StepflowStepflow

Wait for Event

Pause workflows until an external event occurs

Wait for Event

The ctx.waitForEvent() method allows a workflow to pause and wait for an external signal. This is commonly used for human-in-the-loop approvals, webhooks, or inter-workflow communication.

Basic Usage

To wait for an event, you need a unique eventId that the external system will use to signal the workflow.
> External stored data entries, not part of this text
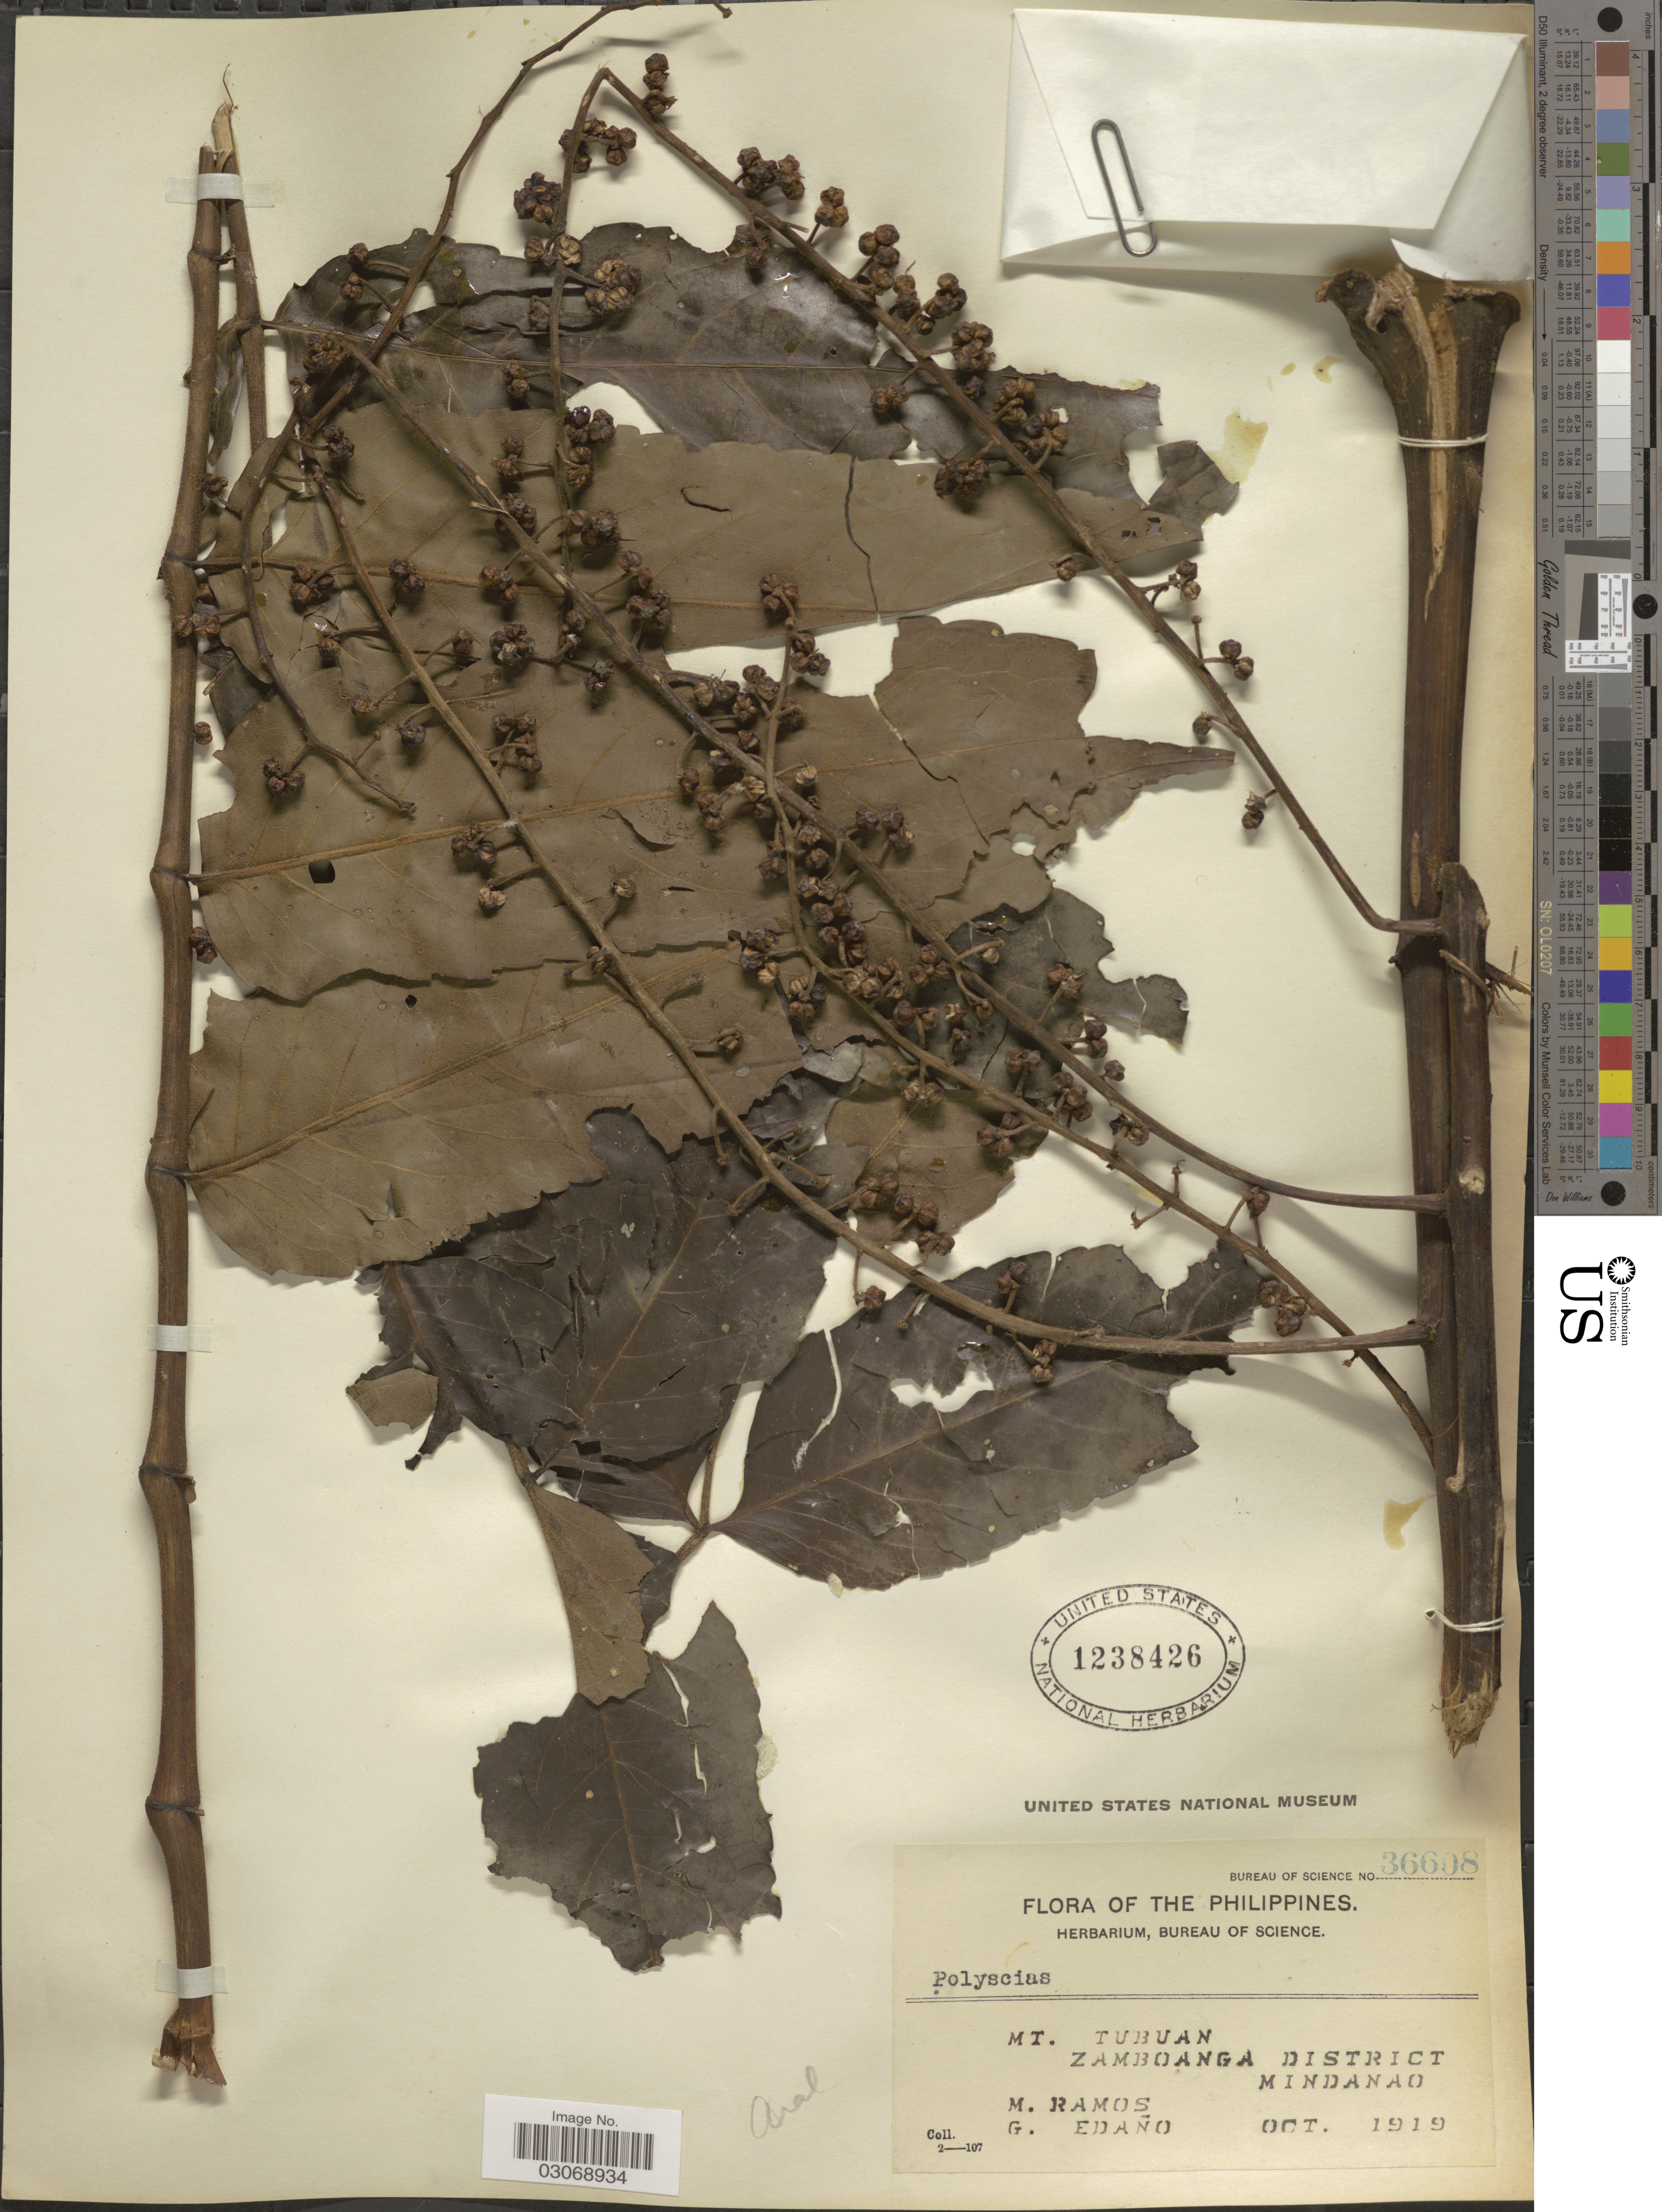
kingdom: Plantae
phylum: Tracheophyta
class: Magnoliopsida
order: Apiales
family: Araliaceae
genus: Polyscias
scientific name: Polyscias nodosa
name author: (Blume) Seem.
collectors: M. Ramos & G. Edaño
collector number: Bureau of Science 36608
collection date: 1919-10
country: Philippines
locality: Mt. Tubuan. Zamboanga District. Mindanao.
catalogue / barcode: US 1238426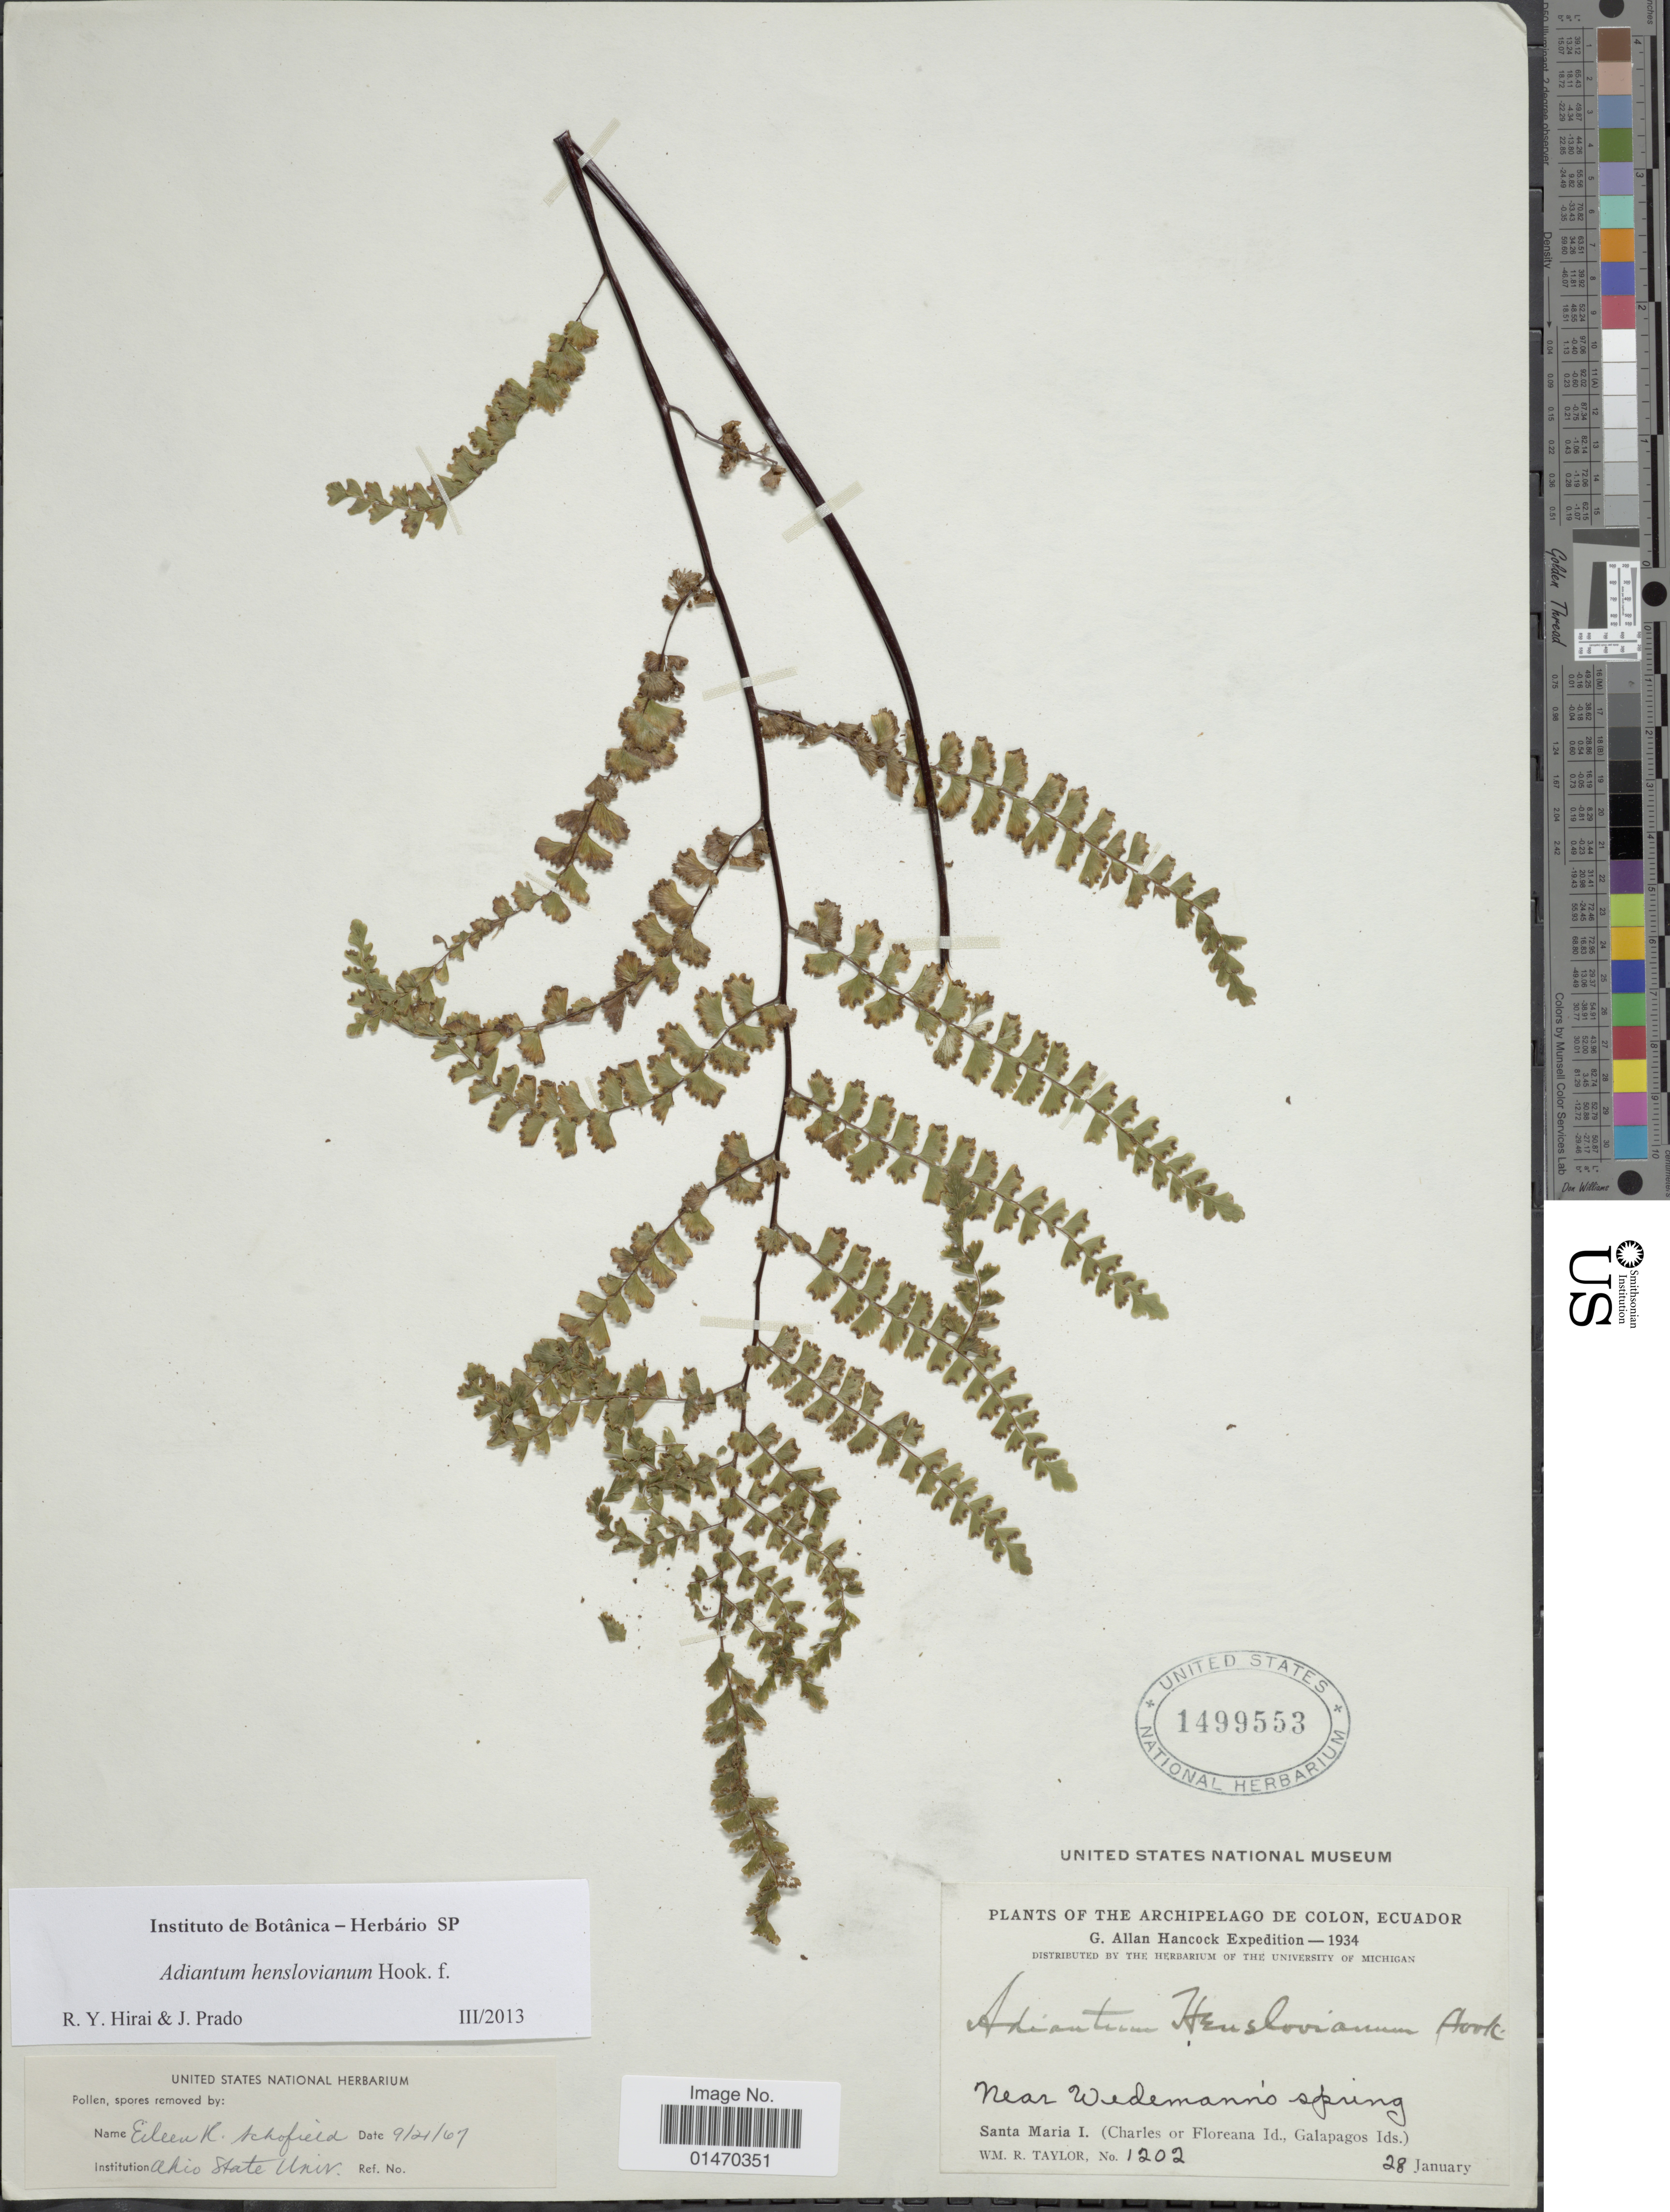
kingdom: Plantae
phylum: Tracheophyta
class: Polypodiopsida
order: Polypodiales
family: Pteridaceae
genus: Adiantum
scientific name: Adiantum henslovianum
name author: Hook. f.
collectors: W. R. Taylor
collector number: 1202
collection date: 1934-01-28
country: Ecuador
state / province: Colón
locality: The Archipelago de Colon. Near Wedemann's Spring. Santa Maria I. (Charles or Floreana Id., Galapagos Ids.)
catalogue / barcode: US 1499553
const { eventData, timeout } = await ctx.waitForEvent(
  "wait-for-approval",
  `approval-${orderId}`,
  { timeout: "24h" },
);

if (timeout) {
  // Handle the case where no event was received within 24 hours
  return { status: "expired" };
}

// eventData contains the payload sent with the event
console.log("Received approval:", eventData);

Signaling a Workflow

There are two ways to send an event to a waiting workflow:

1. Using the Stepflow Instance

If you have access to the stepflow instance (e.g., in an API route), use stepflow.notify():

await stepflow.notify(`approval-${orderId}`, {
  approvedBy: "admin@example.com",
  timestamp: new Date(),
});

2. From Another Workflow

A workflow can signal another workflow using ctx.step.sendEvent():

await ctx.step.sendEvent(`approval-${orderId}`, {
  status: "approved",
});

Return Value

waitForEvent returns a Promise<WaitForEventResult<T>>:

PropertyTypeDescription
eventDataTThe data payload sent with the event. null if timed out.
timeoutbooleantrue if the wait period expired before an event was received.

Configuration

OptionTypeDefaultDescription
timeoutDuration24hMaximum time to wait for the event.

How it Works

  1. When waitForEvent is called, the workflow execution is suspended.
  2. Stepflow creates a subscription for the eventId in the storage backend.
  3. If a timeout is provided, a timeout job is scheduled.
  4. When notify or sendEvent is called with a matching eventId, the workflow is resumed with the event data.
  5. If the timeout is reached first, the workflow is resumed with timeout: true.